If the marginal value of another hour of human computer-use data were small, you would never accept the PR cost of forcing it through. The fact that Meta is accepting that cost - and that its peers are working on the same problem from different angles - is a reasonable indicator of where the bottleneck actually sits in agent development right now. It is not reasoning. It is not context windows. It is the long tail of clicks, drags, tab-switches, and menu navigations that make up the actual texture of work.

For employees, the more uncomfortable implication is the one Bosworth stated openly: agents primarily do the work, humans direct and review. The tracking software is a training signal for the system that is being built to reduce headcount. Meta announced the program at roughly the same time as reported plans for further workforce reductions, which is not subtle.

What to Watch

A few things worth keeping an eye on as this plays out:

  • Regulatory response in US states. California, New York, and Illinois have stronger employee privacy laws than the federal floor. If this triggers state-level action, other large employers will notice.
  • Scope creep. The program is bounded today to a list of work apps. “List of work apps” is the kind of scope that tends to widen.
  • Who copies the model. If Meta gets useful training data out of this and survives the PR, expect quieter versions of the same program at other frontier labs and large tech employers. The incentive is identical.
  • Employee departures. Whether this shifts who joins Meta, and who leaves, will be visible over the next few quarters in the usual ways.

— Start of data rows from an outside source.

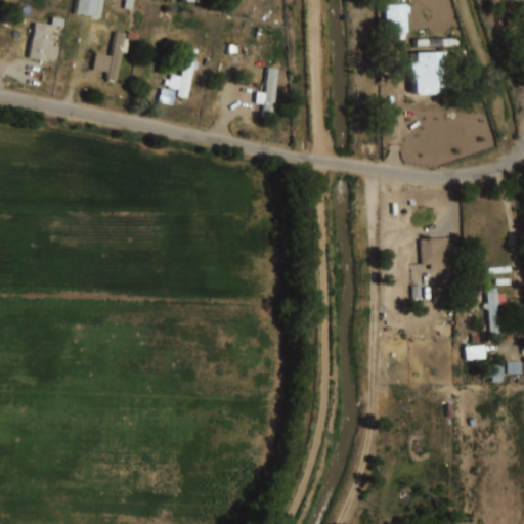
[(75,0),(73,14),(99,18),(101,0),(75,0)]
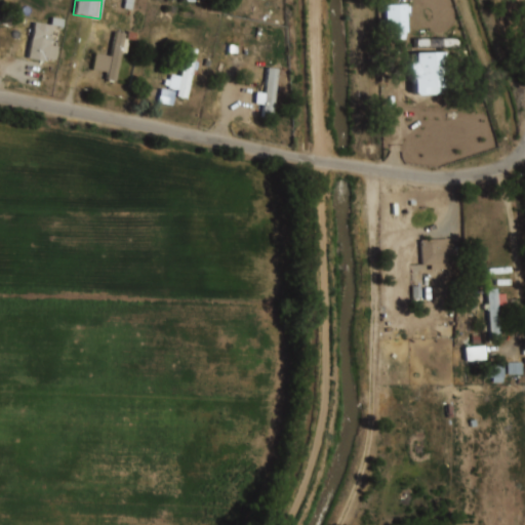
[(385,35),(406,35),(406,5),(385,5),(385,35)]
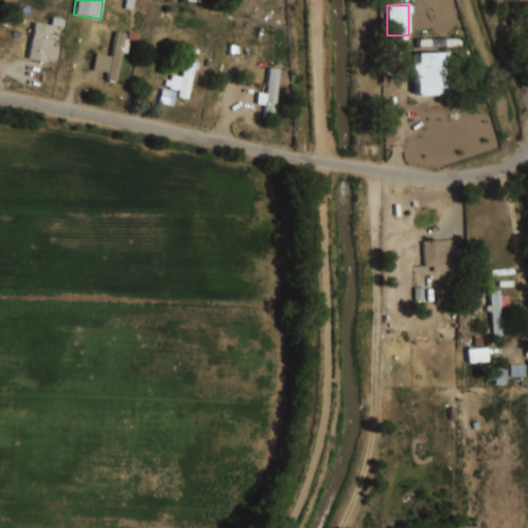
[(35,24),(53,27),(48,47),(58,48),(55,61),(47,60),(47,62),(28,59),(35,24)]
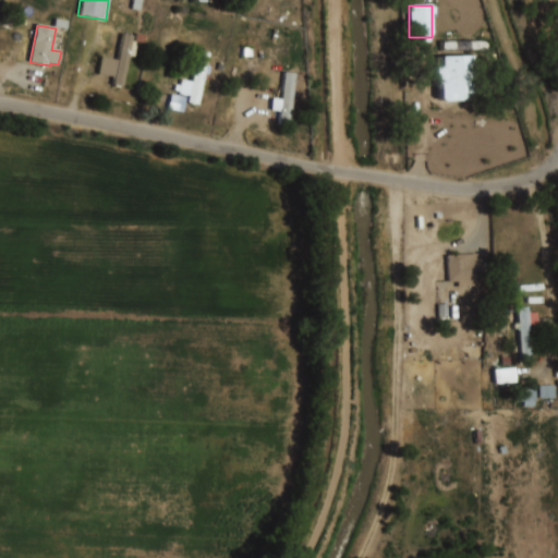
[(124,35),(133,36),(131,47),(137,48),(135,56),(131,55),(124,88),(113,86),(114,76),(101,74),(105,57),(119,60),(124,35)]
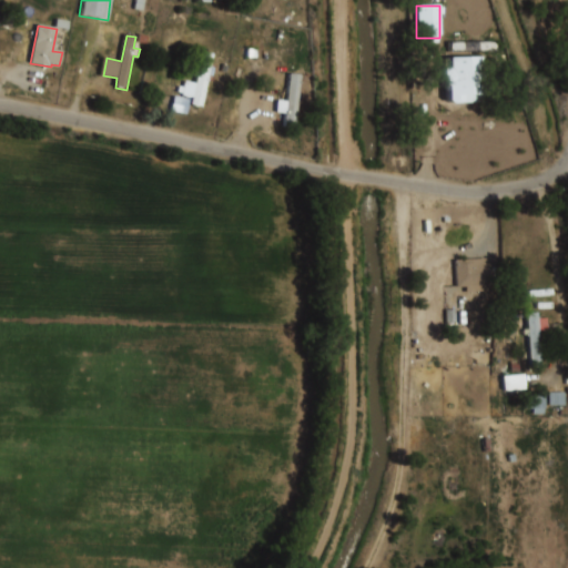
[(448,41),(448,52),(495,52),(495,41),(448,41)]
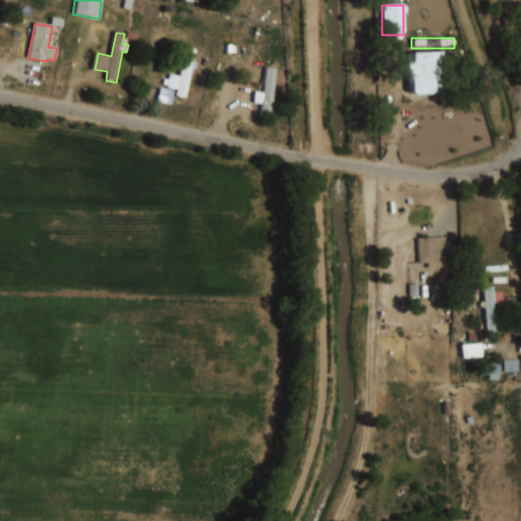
[(187,50),(195,51),(193,62),(197,63),(196,68),(192,68),(187,98),(176,96),(177,89),(168,88),(169,85),(164,84),(165,78),(170,79),(170,75),(182,77),(187,50)]
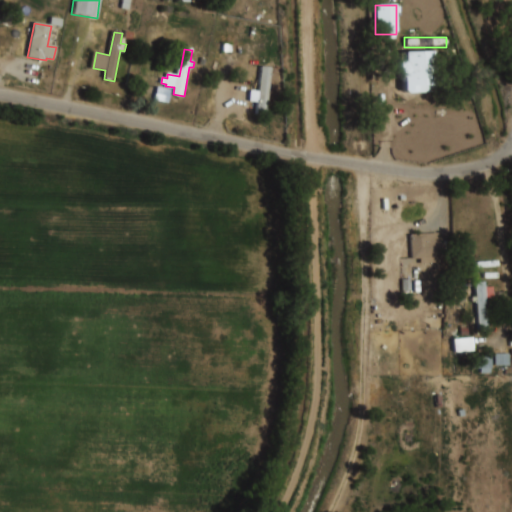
[(399,53),(434,52),(436,92),(409,94),(407,90),(406,77),(403,77),(403,71),(400,71),(399,53)]
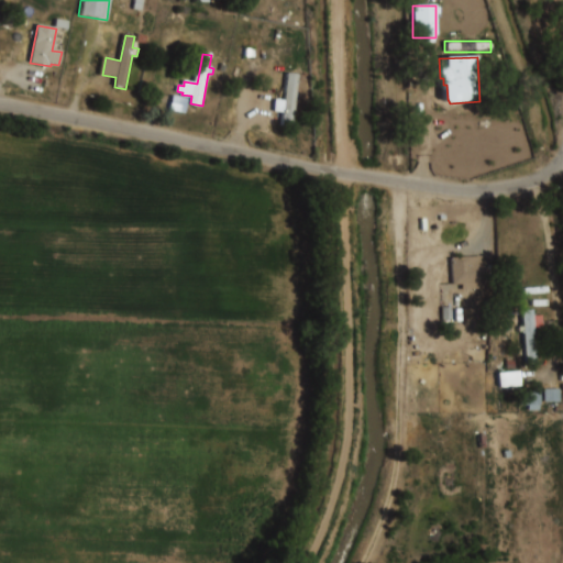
[(287,74),(298,75),(293,125),(284,124),(285,112),(275,111),(276,98),(285,99),(287,74)]
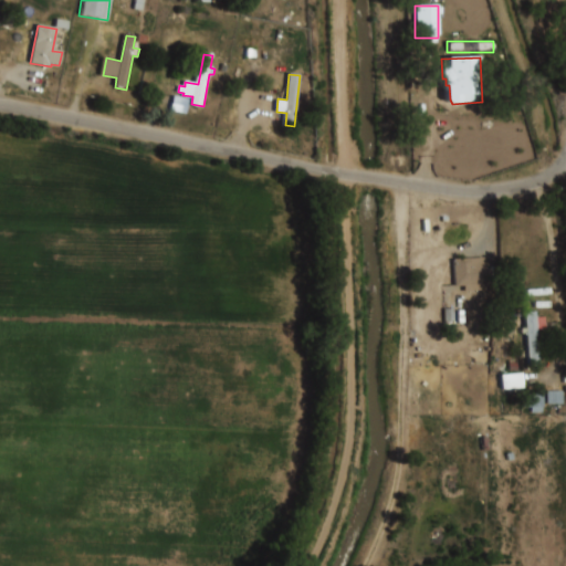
[(453,260),(486,258),(486,263),(491,263),(492,283),(486,284),(486,290),(465,292),(465,286),(456,287),(453,260)]
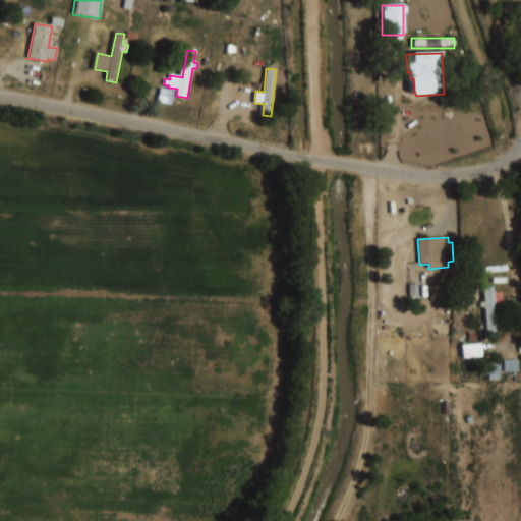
[(484,288),(495,287),(496,292),(505,291),(506,302),(494,303),(497,335),(489,336),(484,288)]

The Model Capability Initiative is not, by itself, a uniquely dystopian program. It is a relatively ordinary use of the monitoring powers a US employer already has, applied to an unusually valuable data problem. What makes it worth paying attention to is how cleanly it lines up the three things AI labs usually try to keep separate in public: the data they need, the workers they plan to automate, and the legal asymmetry that lets them collect the first from the second.